Collision au passage à niveau de Saint Médard : ouverture du procès en appel, la SNCF conteste sa responsabilité dans ce drame

Ce lundi 23 septembre 2019 s’ouvre le procès en appel du drame de Saint-Médard. 9 ans après la collision du TER Rennes/Saint-Malo avec un poids lourd sur le passage à niveau n°11, la justice doit une nouvelle fois se pencher sur l’étendue de la responsabilité de SNCF et RFF (aujourd’hui SNCF Mobilités et SNCF Réseau).

À l’origine de l’accident, au triste bilan de 3 décès et près de 50 blessés, le tribunal correctionnel de Rennes relevait par jugement en date du 2 juillet 2018 tant les négligences commises par le chauffeur du convoi exceptionnel que les lacunes du transporteur ferroviaire dans la prise en compte des risques de ce croisement. Les multiples incidents antérieurs sur le PN11 (40 blessés en 2007 dans des circonstances similaires) et les rapports du BEA-TT établis à leur suite auraient dû inciter la société à mettre en œuvre de nombreuses mesures de sécurité adaptées à la dangerosité du passage. Alors que le conducteur était condamné à 36 mois de prison avec sursis, SNCF et RFF se voyaient infliger chacun une amende de 300 000 euros.

La SNCF a cependant immédiatement interjeté appel de ce jugement. Elle conteste sa responsabilité dans cet accident, arguant du fait que ses installations respectaient la réglementation en vigueur. La société reporte la faute sur le conducteur du poids lourd, révélant les carences de la loi s’agissant de la sécurité des passages à niveau.

Pourtant, quelques secondes supplémentaires entre l’abaissement des barrières et l’arrivée du train auraient certainement permis d’éviter le drame sur ce croisement dangereux, à visibilité réduite, où les trains peuvent arriver jusqu’à 140 km/h, ce qu’avaient déjà mis en exergue les précédents accidents. Indifférente à l’égard des avertissements qui lui avaient été formulés pour prévenir un nouvel accident, la SNCF semble l’être tout autant à l’égard des victimes soulagées par la décision en première instance. Ce second procès les replonge dans un long périple judiciaire, source d’incertitudes.

La stratégie de défense de la SNCF suscite amertume et incompréhension, d’autant qu’il semble qu’aucun élément nouveau ne soit rapporté aujourd’hui. L’association Solidarité Saint-Médard a fait part de ses regrets quant à ce choix procédural.

Les associations de victimes de catastrophes ferroviaires fédérées au sein de la FENVAC attendent une confirmation de la décision de première instance qui constituait une véritable avancée dans la sécurisation des passages à niveaux et du rail de manière générale, devoir de la SNCF.

Jour 1 : 8 ans de procédure, un nouveau procès et des plaies encore ouvertes.

Devant la Cour d’appel de Rennes, s’ouvre aujourd’hui le procès concernant la collision entre un TER et un camion au passage à niveau de Saint-Médard le 12 octobre 2011.

- - - - - - -

#### Consigne 1:
Renommez « Bitcoin » en « Ethereum » dans les enregistrements en les recopiant depuis la ligne qui contient « Wall Mixer 3 in 1 – Continental » jusqu'à la fin des enregistrements, sans rien modifier d'autre. Ne reproduisez pas les images dans votre réponse.
Le texte et les enregistrements n'ont aucun rapport entre eux.

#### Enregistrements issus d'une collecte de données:
- - - - - - -

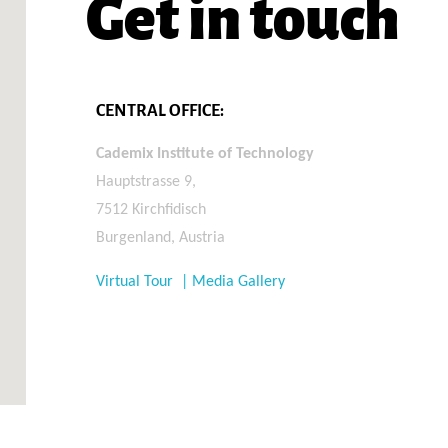
Get in touch
CENTRAL OFFICE:
Cademix Institute of Technology
Hauptstrasse 9,
7512 Kirchfidisch
Burgenland, Austria
Virtual Tour | Media Gallery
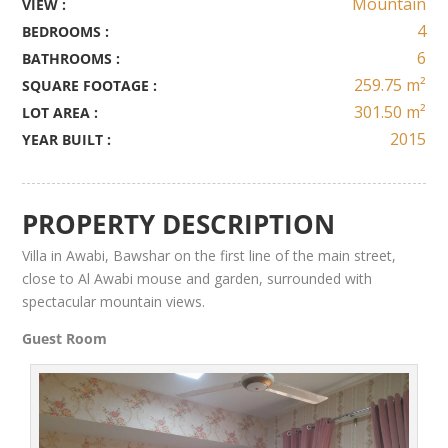
Mountain
VIEW :
4
BEDROOMS :
6
BATHROOMS :
259.75 m²
SQUARE FOOTAGE :
301.50 m²
LOT AREA :
2015
YEAR BUILT :
PROPERTY DESCRIPTION
Villa in Awabi
,
Bawshar
on the first line of the main street
,
close to Al Awabi mouse and
garden
, surrounded with
spectacular mountain views.
Guest Room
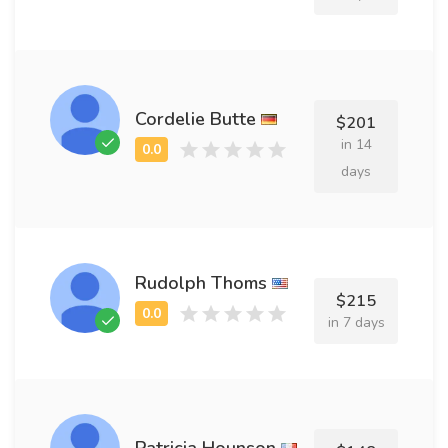
Cordelie Butte
$201
in 14
days
Rudolph Thoms
$215
in 7 days
Patricia Hounson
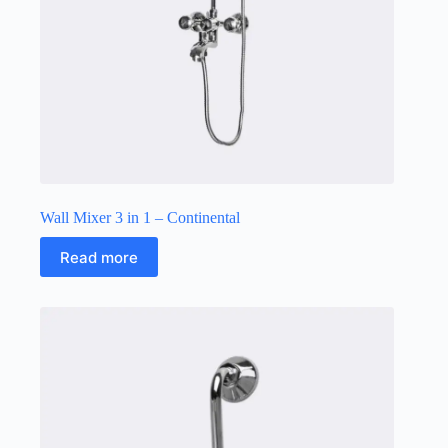
Wall Mixer 3 in 1 – Continental
Read more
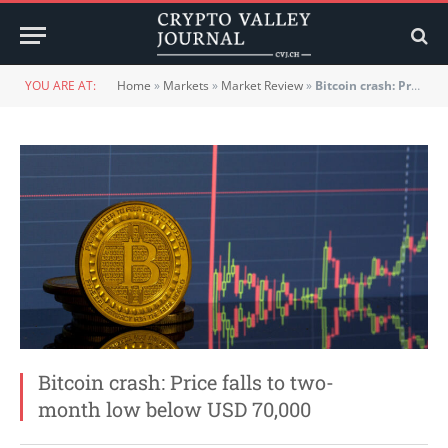
YOU ARE AT:
Home
»
Markets
»
Market Review
»
Bitcoin crash: Price falls to two-month low below USD 70,000
Bitcoin crash: Price falls to two-
month low below USD 70,000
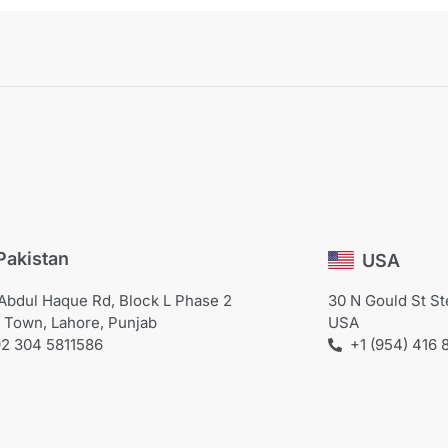
Pakistan
USA
Abdul Haque Rd, Block L Phase 2
30 N Gould St S
 Town, Lahore, Punjab
USA
+1 (954) 416 
2 304 5811586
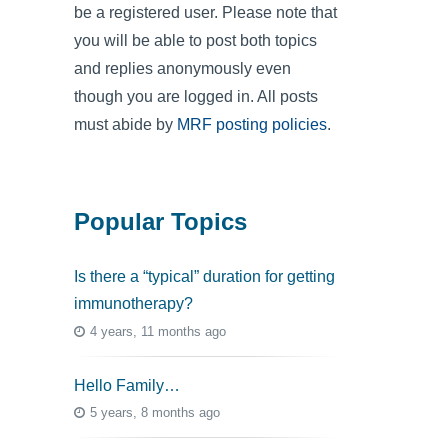
be a registered user. Please note that
you will be able to post both topics
and replies anonymously even
though you are logged in. All posts
must abide by
MRF posting policies
.
Popular Topics
Is there a “typical” duration for getting
immunotherapy?
4 years, 11 months ago
Hello Family…
5 years, 8 months ago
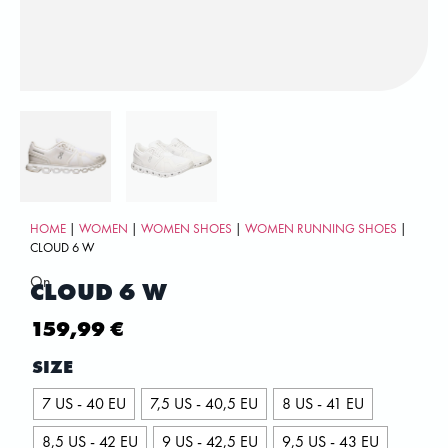
HOME
|
WOMEN
|
WOMEN SHOES
|
WOMEN RUNNING SHOES
|
CLOUD 6 W
On
CLOUD 6 W
159,99
€
SIZE
7 US - 40 EU
7,5 US - 40,5 EU
8 US - 41 EU
8,5 US - 42 EU
9 US - 42,5 EU
9,5 US - 43 EU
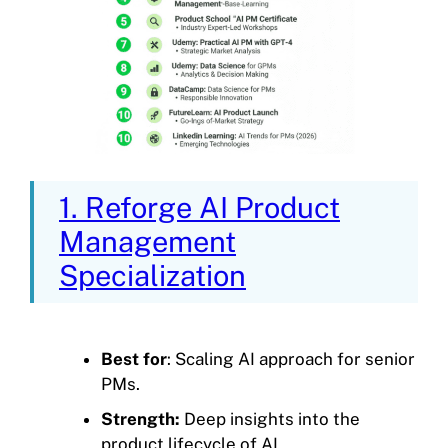
1. Reforge AI Product
Management
Specialization
Best for
: Scaling AI approach for senior
PMs.
Strength:
Deep insights into the
product lifecycle of AI.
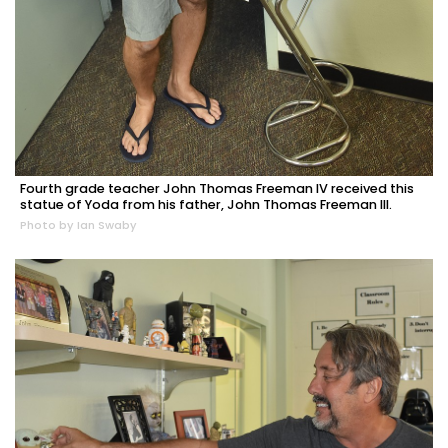
Fourth grade teacher John Thomas Freeman IV received this
statue of Yoda from his father, John Thomas Freeman III.
Photo by Ian Swaby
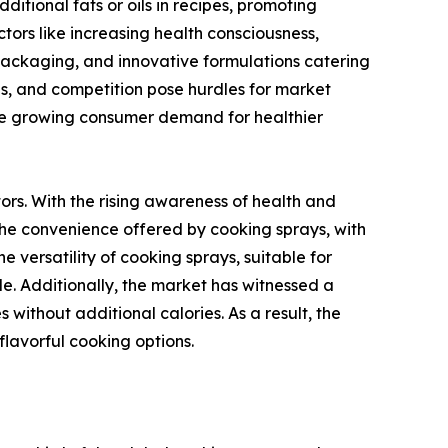
ditional fats or oils in recipes, promoting
tors like increasing health consciousness,
y packaging, and innovative formulations catering
ns, and competition pose hurdles for market
 the growing consumer demand for healthier
rs. With the rising awareness of health and
. The convenience offered by cooking sprays, with
e versatility of cooking sprays, suitable for
ide. Additionally, the market has witnessed a
without additional calories. As a result, the
lavorful cooking options.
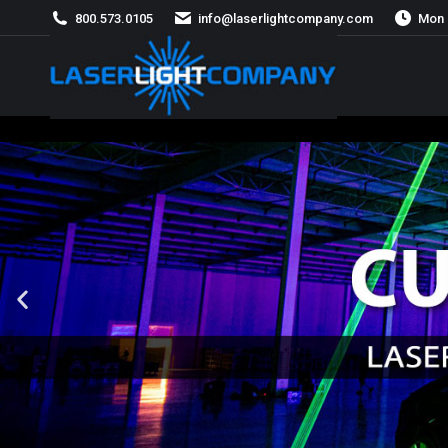
800.573.0105
info@laserlightcompany.com
Mon 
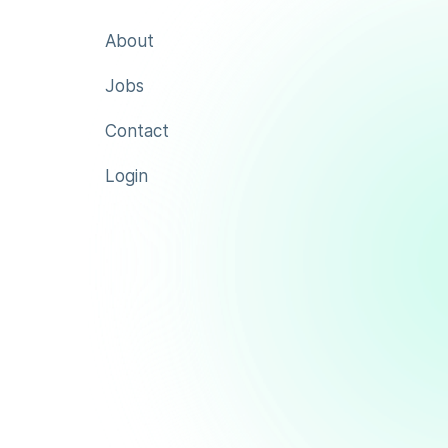
About
Jobs
Contact
Login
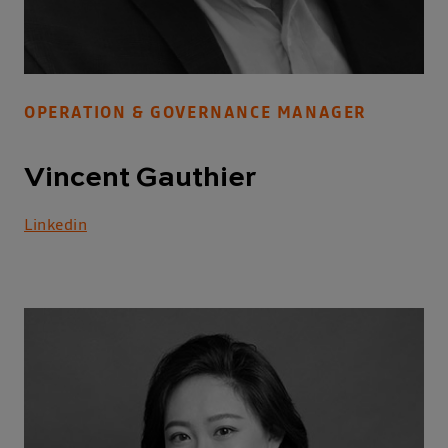
OPERATION & GOVERNANCE MANAGER
Vincent Gauthier
Linkedin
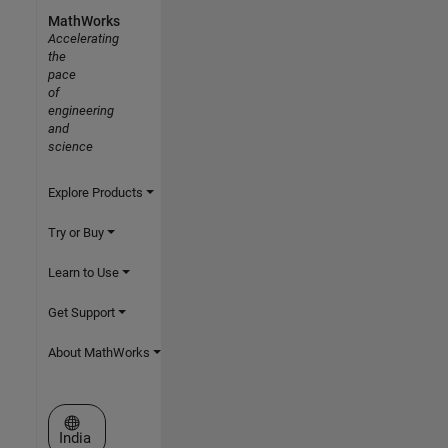
MathWorks
Accelerating
the
pace
of
engineering
and
science
Explore Products
Try or Buy
Learn to Use
Get Support
About MathWorks
Select a Web Site
India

- - - - - - -

#### Consigne 2:
Répondez aux questions suivantes sur l'article consacré au procès de Saint-Médard.
(a) À quelle date le tribunal correctionnel de Rennes a-t-il rendu son jugement ?
(b) Quel est le montant de l'amende infligée à chacune des deux sociétés, SNCF et RFF ?
(c) Jusqu'à quelle vitesse les trains peuvent-ils arriver sur ce croisement ?

#### Résultat 1:
Wall Mixer 3 in 1 – Continental
Read more
YOU ARE AT:
Home
»
Markets
»
Market Review
»
Ethereum crash: Price falls to two-month low below USD 70,000
Ethereum crash: Price falls to two-
month low below USD 70,000
Pakistan
USA
Abdul Haque Rd, Block L Phase 2
30 N Gould St S
 Town, Lahore, Punjab
USA
+1 (954) 416 
2 304 5811586
be a registered user. Please note that
you will be able to post both topics
and replies anonymously even
though you are logged in. All posts
must abide by
MRF posting policies
.
Popular Topics
Is there a “typical” duration for getting
immunotherapy?
4 years, 11 months ago
Hello Family…
5 years, 8 months ago
HOME
|
WOMEN
|
WOMEN SHOES
|
WOMEN RUNNING SHOES
|
CLOUD 6 W
On
CLOUD 6 W
159,99
€
SIZE
7 US - 40 EU
7,5 US - 40,5 EU
8 US - 41 EU
8,5 US - 42 EU
9 US - 42,5 EU
9,5 US - 43 EU
1. Reforge AI Product
Management
Specialization
Best for
: Scaling AI approach for senior
PMs.
Strength:
Deep insights into the
product lifecycle of AI.
Fourth grade teacher John Thomas Freeman IV received this
statue of Yoda from his father, John Thomas Freeman III.
Photo by Ian Swaby
ditional fats or oils in recipes, promoting
tors like increasing health consciousness,
y packaging, and innovative formulations catering
ns, and competition pose hurdles for market
 the growing consumer demand for healthier
rs. With the rising awareness of health and
. The convenience offered by cooking sprays, with
e versatility of cooking sprays, suitable for
ide. Additionally, the market has witnessed a
without additional calories. As a result, the
lavorful cooking options.
800.573.0105
info@laserlightcompany.com
Mon 
About
Jobs
Contact
Login
OPERATION & GOVERNANCE MANAGER
Vincent Gauthier
Linkedin
MathWorks
Accelerating
the
pace
of
engineering
and
science
Explore Products
Try or Buy
Learn to Use
Get Support
About MathWorks
Select a Web Site
India

#### Résultat 2:
(a) Le 2 juillet 2018.
(b) 300 000 euros chacune.
(c) Jusqu'à 140 km/h.